What’s the solution? Communication.
“The majority of us are creatures of community,” said therapist Barbara Sheehan-Zeidler, LPC. “When we feel disconnected from community we may feel as though we have lost part of our identity. Regular communication can keep us connected on many levels.”
“It’s important to identify what’s going on at a deeper emotional level, such as ‘I feel lost.’ ‘I’m scared.’ or ‘I’m angry.’ and find ways to communicate those feelings in ways that are meaningful to both parties,” she continued. “Disengaging from reactive behavior and engaging our higher (adult) self is key.”

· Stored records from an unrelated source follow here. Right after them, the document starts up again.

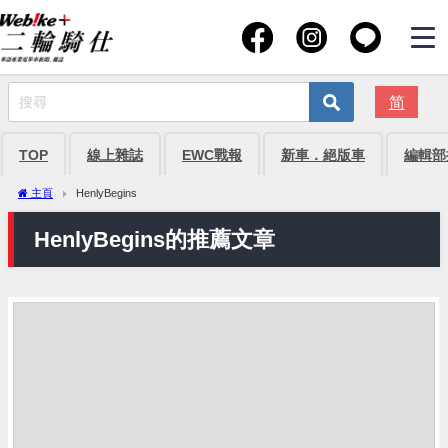
简
TOP
線上雜誌
EWC戰報
新車．絕版車
編輯部
主頁
HenlyBegins
HenlyBegins的推薦文章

Assuring those involved you will keep in touch can diffuse the situation. Ascertain the preferred communication style of each person involved. Do they prefer phone calls, texts, FaceTime, Skype, emails, letters, or acts of kindness? Do they prefer a set time to talk or are sporadic communications okay?
It is well worth the effort to tend to friendships and maintain communications with neighbors to ensure a warm welcome when you come back.
If you notice changes in the behavior of friends and neighbors as the time for your departure approaches, keep the lines of communication open.
Take time to identify what may be going on at a deeper emotional level such as sadness, fear, or other hidden emotions and discuss them. Listening to and acknowledging fears and concerns may be all that is needed or wanted.
Assure those close to you that you will keep in touch and establish the guidelines for those communications.
If possible, avoid springing major changes on those in your community at the last minute. Ample advance notice gives those involved a chance to adjust to and accept changes.